Job Summary
Responsible for the execution and management of Yayasan Peneraju Data Platform. This encompasses platform operations and development, including data intake, data processing, data quality assessment/evaluation, data curation and enrichment processes.
Job Description
- Design, build and maintain scalable and cost‑efficient data pipelines to capture Yayasan Peneraju data across various sources, formats and systems, including structured and unstructured data.
- Assemble large, complex data sets that meet functional/non‑functional business requirements.
- Monitor performance and perform maintenance, performance tuning and optimization of data platforms and data pipelines.
- Resolve complex data pipeline failures, data quality issues and performance bottlenecks.
- Collaborate with stakeholders, business units and data analysts to support downstream data usage and translate business requirements into functioning data solutions.
- Identify, design and implement internal process improvements e.g., automating manual processes, optimizing data delivery, re‑designing infrastructure for greater scalability, etc.
- Assist DataOps Lead during design and development of data architecture, as well as contribute during technical discussions.
- Build processes supporting data transformation, data structures, metadata, dependency, and workload management.
- Build the infrastructure required for optimal extraction, transformation, and loading of data from a wide variety of data sources.
- Responsible for disaster recovery or business continuity planning, testing and activation in the event of data service interruption or platform outage.
- Adhere and comply with Information Security Policy implemented by Yayasan Peneraju and/or applicable statutory or legislative regulations adopted by Yayasan Peneraju.
- Perform other related duties as assigned.
Job Requirements
- Minimum of Bachelor’s degree holder in data engineering, big data analytics, computer engineering or relevant qualifications.
- Minimum of 2-4 years of working experience in related field.
Specialized skills
- Advanced working SQL knowledge and experience in working with relational databases, query authoring (SQL) as well as working familiarity with a variety of databases.
- Experience with data pipeline and workflow management tools: Airflow, Azkaban, Luigi, etc.

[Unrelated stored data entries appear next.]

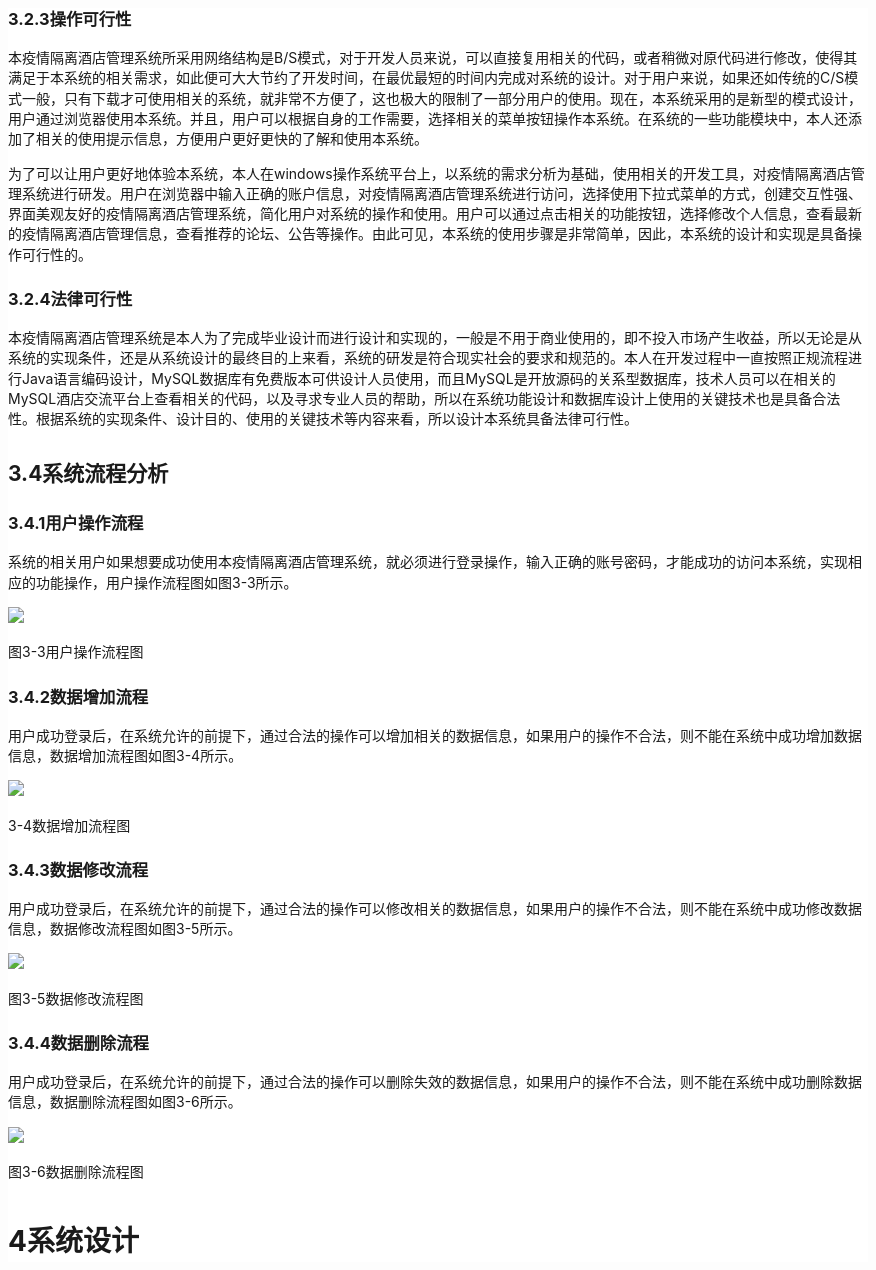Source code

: ### 3.2.3操作可行性

本疫情隔离酒店管理系统所采用网络结构是B/S模式，对于开发人员来说，可以直接复用相关的代码，或者稍微对原代码进行修改，使得其满足于本系统的相关需求，如此便可大大节约了开发时间，在最优最短的时间内完成对系统的设计。对于用户来说，如果还如传统的C/S模式一般，只有下载才可使用相关的系统，就非常不方便了，这也极大的限制了一部分用户的使用。现在，本系统采用的是新型的模式设计，用户通过浏览器使用本系统。并且，用户可以根据自身的工作需要，选择相关的菜单按钮操作本系统。在系统的一些功能模块中，本人还添加了相关的使用提示信息，方便用户更好更快的了解和使用本系统。

为了可以让用户更好地体验本系统，本人在windows操作系统平台上，以系统的需求分析为基础，使用相关的开发工具，对疫情隔离酒店管理系统进行研发。用户在浏览器中输入正确的账户信息，对疫情隔离酒店管理系统进行访问，选择使用下拉式菜单的方式，创建交互性强、界面美观友好的疫情隔离酒店管理系统，简化用户对系统的操作和使用。用户可以通过点击相关的功能按钮，选择修改个人信息，查看最新的疫情隔离酒店管理信息，查看推荐的论坛、公告等操作。由此可见，本系统的使用步骤是非常简单，因此，本系统的设计和实现是具备操作可行性的。

### 3.2.4法律可行性

本疫情隔离酒店管理系统是本人为了完成毕业设计而进行设计和实现的，一般是不用于商业使用的，即不投入市场产生收益，所以无论是从系统的实现条件，还是从系统设计的最终目的上来看，系统的研发是符合现实社会的要求和规范的。本人在开发过程中一直按照正规流程进行Java语言编码设计，MySQL数据库有免费版本可供设计人员使用，而且MySQL是开放源码的关系型数据库，技术人员可以在相关的MySQL酒店交流平台上查看相关的代码，以及寻求专业人员的帮助，所以在系统功能设计和数据库设计上使用的关键技术也是具备合法性。根据系统的实现条件、设计目的、使用的关键技术等内容来看，所以设计本系统具备法律可行性。

## 3.4系统流程分析

### 3.4.1用户操作流程

系统的相关用户如果想要成功使用本疫情隔离酒店管理系统，就必须进行登录操作，输入正确的账号密码，才能成功的访问本系统，实现相应的功能操作，用户操作流程图如图3-3所示。

![](media/image1.wmf)

图3-3用户操作流程图

### 3.4.2数据增加流程

用户成功登录后，在系统允许的前提下，通过合法的操作可以增加相关的数据信息，如果用户的操作不合法，则不能在系统中成功增加数据信息，数据增加流程图如图3-4所示。

![](media/image2.wmf)

3-4数据增加流程图

### 3.4.3数据修改流程

用户成功登录后，在系统允许的前提下，通过合法的操作可以修改相关的数据信息，如果用户的操作不合法，则不能在系统中成功修改数据信息，数据修改流程图如图3-5所示。

![](media/image3.wmf)

图3-5数据修改流程图

### 3.4.4数据删除流程

用户成功登录后，在系统允许的前提下，通过合法的操作可以删除失效的数据信息，如果用户的操作不合法，则不能在系统中成功删除数据信息，数据删除流程图如图3-6所示。

![](media/image4.wmf)

图3-6数据删除流程图

# 4系统设计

- Experience in developing ETLs in big data technologies like: Hadoop, Spark, HBase, Cassandra, MongoDB, Kafka, Redis and more.
- Fluent in various operating systems (Windows Server, Linux based OSes) and its system modules (networking, firewall and storage).
- Experience in various container technologies (Kubernetes, Docker).
- Familiar with data operations that deal with data in motion, data at rest, data sets and the interaction between data-dependent processes and applications that falls under the scope of data architecture.
- Experience with object-oriented/object function scripting languages: Python, Java, C++, Scala, etc.
- Understanding of machine learning algorithms, data science concepts, statistical analysis and data modeling.
- Knowledge and experience of delivering CI/CD and DevOps capabilities in a data-intensive environment.
- Familiarity with DataOps, ITSM, SRE and DevOps methodologies and able to adapt it to Yayasan Peneraju’s data delivery and operations.